On Fri, 2003-03-21 at 11:08, Shawn Bayern wrote:
> JSP 2.0 (for which standard Tomcat 5.0 is a compliant container) shifts
> the responsibility of evaluating EL expressions to the container, not
> individual tag handlers. If you're writing an application for JSP 1.2,
> you could theoretically use our ExpressionEvaluatorManager to parse
> expressions from anywhere, including BodyContent; simply ignore the
> arguments associated with tag attributes.
>
> Note that without JSP 2.0's support, retrieving expressions from
> BodyContent and parsing them at doEndTag() (or some other fixed point) can
> be extraordinarily confusing to users.

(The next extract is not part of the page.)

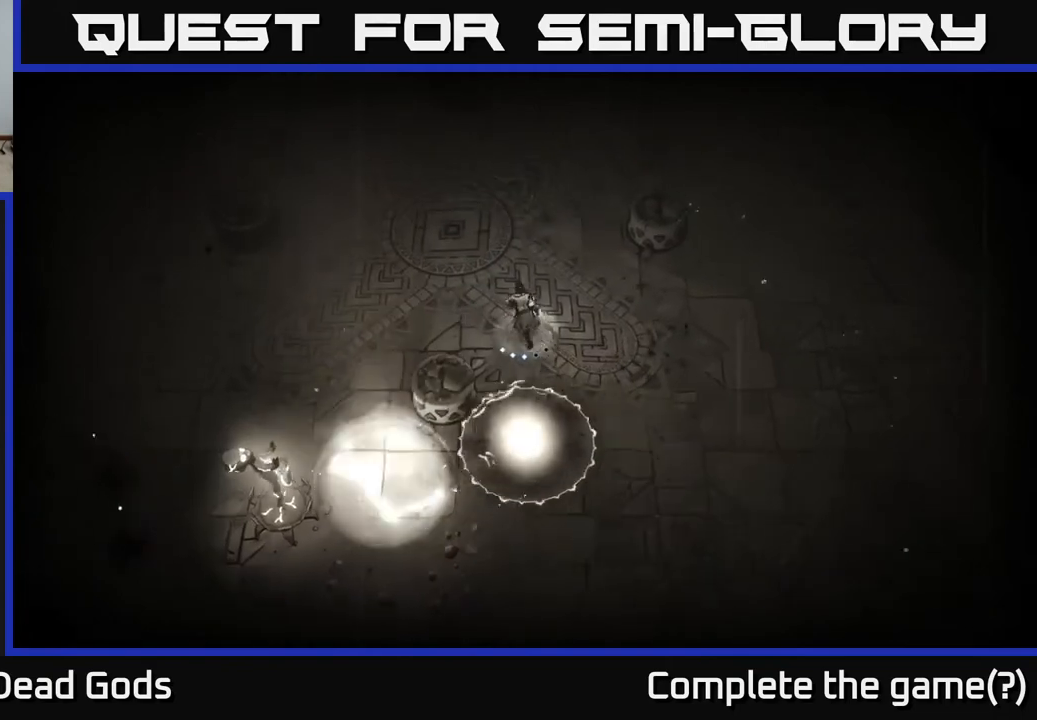
{"buttons": [], "left_stick": "down-left", "right_stick": "center", "events": [[200, "B", "down"], [233, "B", "up"], [233, "left_stick", "down-left"], [300, "B", "down"], [367, "B", "up"]]}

Consider the following situation:
>
> <my:tag>
> ${a}
> <c:set var="a" value="${...}" />
> </my:tag>
>
> The user will probably expect ${a} to evaluate to its original value, but
> if the tag's only opportunity to read and parse the content comes within
> doEndTag(), ${a}'s evaluation will be affected by the <c:set> that occurs
> *after* its presence in the page.
So... to me this implies that JSP 2.0 is moving closer to something like
Velocity and focusing less on custom tags. Is this a correct assessment
or is there more to the 2.0 custom tags that I don't know about? (I
admit I haven't read any specs, so feel free to give me a hearty RTFM :)
I thought one of the points of JSP was to keep content/scripting looking
XML/HTML-ish for the benefit of page designers.